What’s It For: HCAP Partners – a fund providing debt and equity growth capital to lower-middle market companies – has developed this operational impact approach to assess job quality standards and improvements in portfolio companies through a quantitative measurement system. HCAP has identified five key attributes of job quality that fall within the categories of economic opportunity and health and wellness. HCAP engages with businesses to collect data, develop a baseline assessment, and build a strategic roadmap to implement and improve workplace initiatives for creating and maintaining high quality jobs. While this bespoke measurement system is designed to meet HCAP’s needs, other investors, lenders, and practitioners who work with businesses to improve job quality may find HCAP’s job quality definition and measurement framework useful in developing their own tools.


 

Labor Market Research Tools

Reimagine Retail Chicagoland – Reimagining Employer Engagement: A Toolkit for Providers

Who’s It For: Workforce Development

What’s It For: Workforce development practitioners can use this how-to guide to build capacity to strengthen relationships with employers.
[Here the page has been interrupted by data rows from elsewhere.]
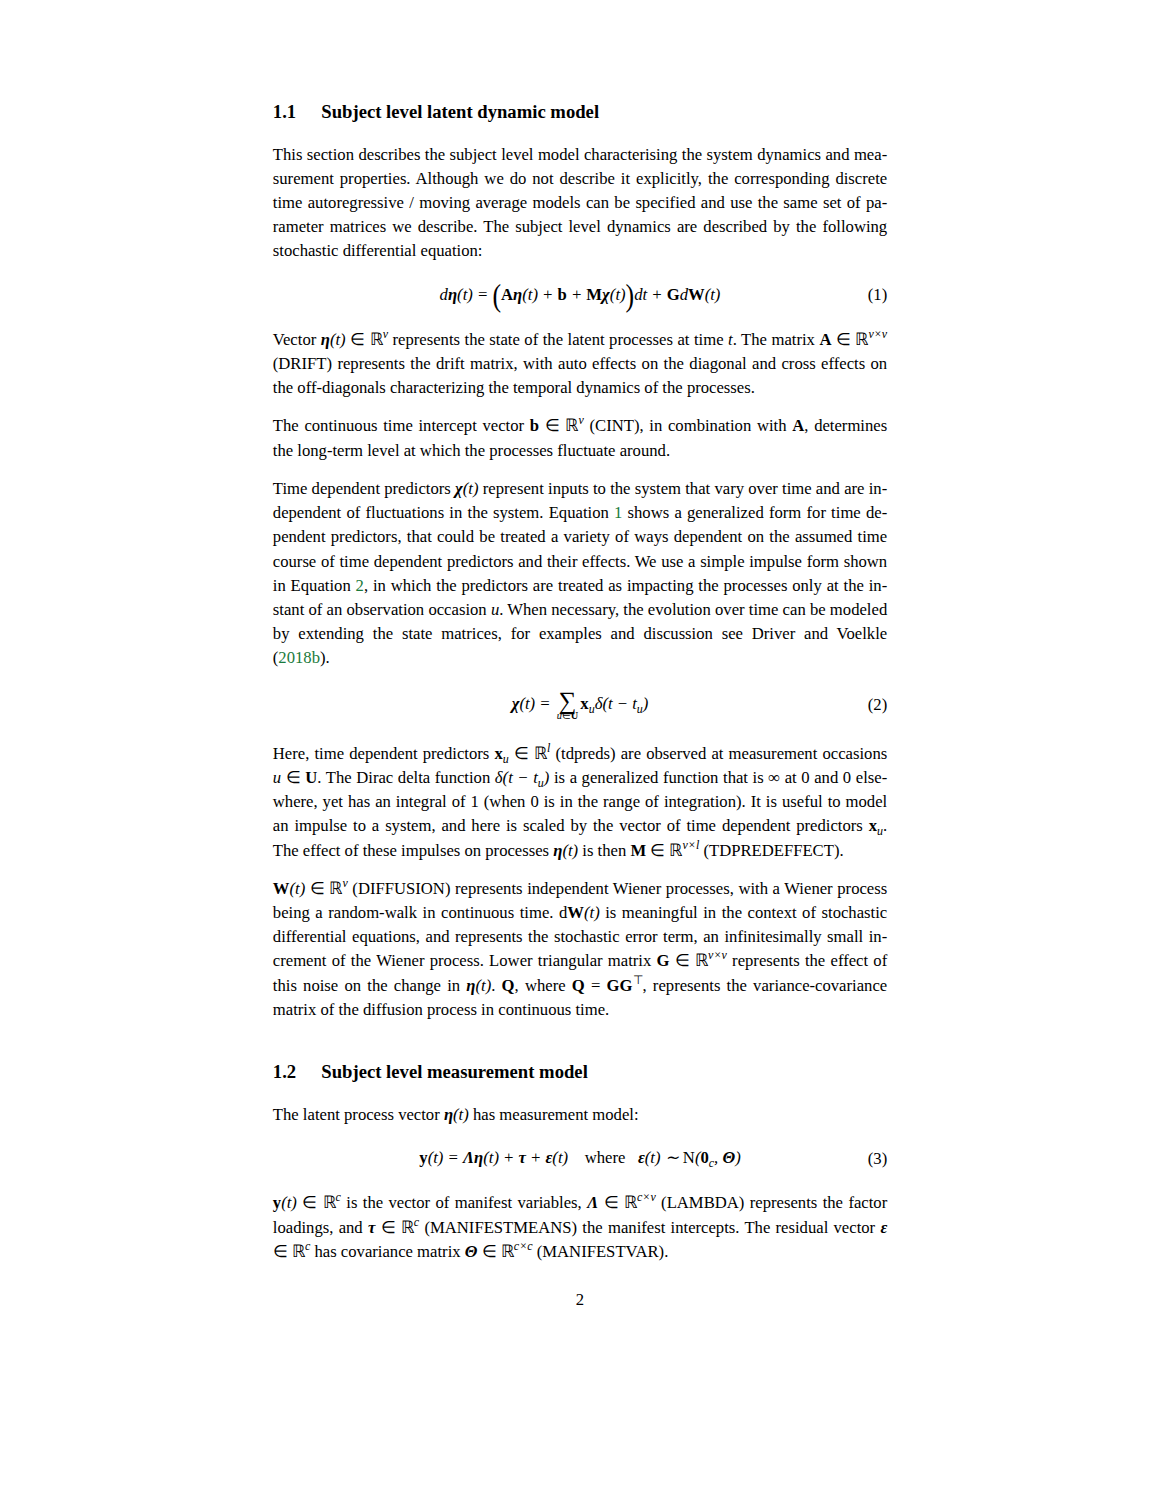1.1 Subject level latent dynamic model
This section describes the subject level model characterising the system dynamics and measurement properties. Although we do not describe it explicitly, the corresponding discrete time autoregressive / moving average models can be specified and use the same set of parameter matrices we describe. The subject level dynamics are described by the following stochastic differential equation:
dη(t) = (Aη(t) + b + Mχ(t)) dt + GdW(t)
(1)
Vector η(t) ∈ ℝv represents the state of the latent processes at time t. The matrix A ∈ ℝv×v (DRIFT) represents the drift matrix, with auto effects on the diagonal and cross effects on the off-diagonals characterizing the temporal dynamics of the processes.
The continuous time intercept vector b ∈ ℝv (CINT), in combination with A, determines the long-term level at which the processes fluctuate around.
Time dependent predictors χ(t) represent inputs to the system that vary over time and are independent of fluctuations in the system. Equation 1 shows a generalized form for time dependent predictors, that could be treated a variety of ways dependent on the assumed time course of time dependent predictors and their effects. We use a simple impulse form shown in Equation 2, in which the predictors are treated as impacting the processes only at the instant of an observation occasion u. When necessary, the evolution over time can be modeled by extending the state matrices, for examples and discussion see Driver and Voelkle (2018b).
χ(t) = ∑u∈U xuδ(t − tu)
(2)
Here, time dependent predictors xu ∈ ℝl (tdpreds) are observed at measurement occasions u ∈ U. The Dirac delta function δ(t − tu) is a generalized function that is ∞ at 0 and 0 elsewhere, yet has an integral of 1 (when 0 is in the range of integration). It is useful to model an impulse to a system, and here is scaled by the vector of time dependent predictors xu. The effect of these impulses on processes η(t) is then M ∈ ℝv×l (TDPREDEFFECT).
W(t) ∈ ℝv (DIFFUSION) represents independent Wiener processes, with a Wiener process being a random-walk in continuous time. dW(t) is meaningful in the context of stochastic differential equations, and represents the stochastic error term, an infinitesimally small increment of the Wiener process. Lower triangular matrix G ∈ ℝv×v represents the effect of this noise on the change in η(t). Q, where Q = GG⊤, represents the variance-covariance matrix of the diffusion process in continuous time.
1.2 Subject level measurement model
The latent process vector η(t) has measurement model:
y(t) = Λη(t) + τ + ε(t) where ε(t) ∼ N(0c, Θ)
(3)
y(t) ∈ ℝc is the vector of manifest variables, Λ ∈ ℝc×v (LAMBDA) represents the factor loadings, and τ ∈ ℝc (MANIFESTMEANS) the manifest intercepts. The residual vector ε ∈ ℝc has covariance matrix Θ ∈ ℝc×c (MANIFESTVAR).
2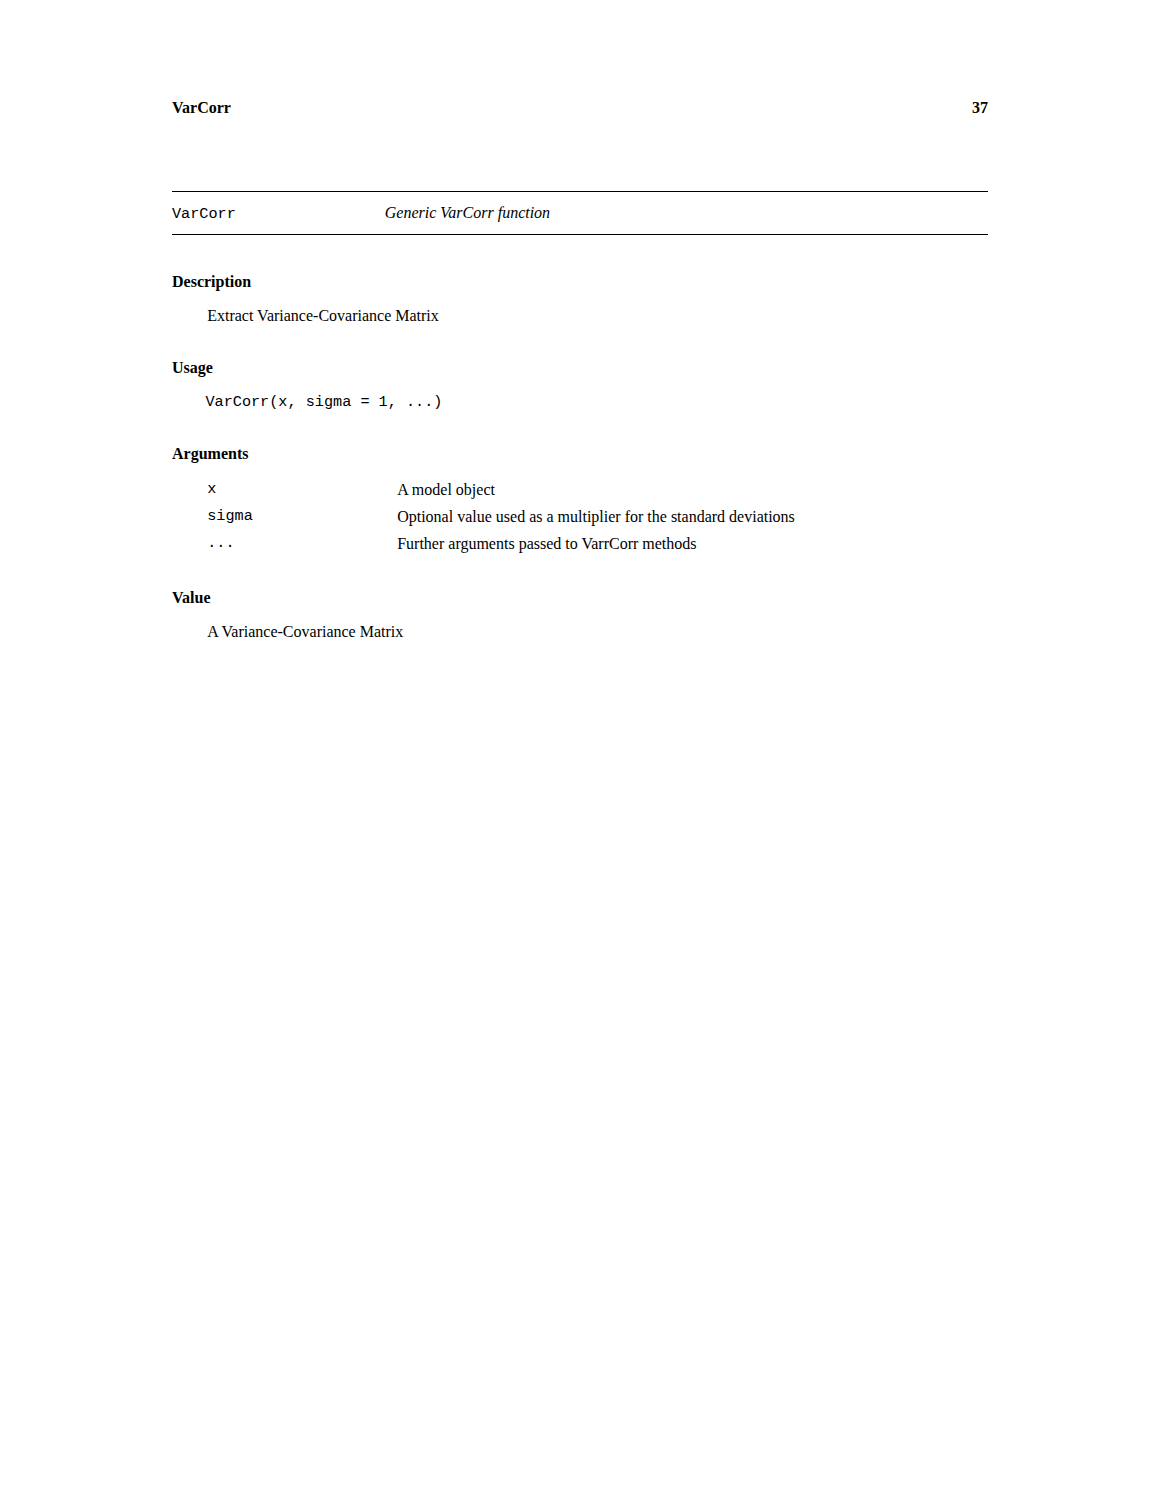VarCorr 37
VarCorr Generic VarCorr function
Description
Extract Variance-Covariance Matrix
Usage
VarCorr(x, sigma = 1, ...)
Arguments
| x | A model object |
| sigma | Optional value used as a multiplier for the standard deviations |
| ... | Further arguments passed to VarrCorr methods |
Value
A Variance-Covariance Matrix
Turn to page 8 for instructions on finding and using local labor market information to help jobseekers make educated job decisions and to inform employer engagement, and relevant programming. While the guide is designed for workforce professionals in the Chicago area, many of the listed resources are national or have equivalents in other regions.


 

Supplemental Resources: Labor Market Research Tools
  1. San Diego Workforce Partnership – Labor Market Research Methodology and Findings. This series of research publications by San Diego County’s workforce board explores the social, economic and regulatory forces driving change in San Diego County’s retail sector – including changes in technology, cross-border purchasing and employment patterns, minimum wage legislation, and racial disparities – and their implications for the local workforce. The methodology report may be instructive to other practitioners seeking to assess conditions in a local labor market, including job quality, through research methods such as focus groups with businesses and front-line workers.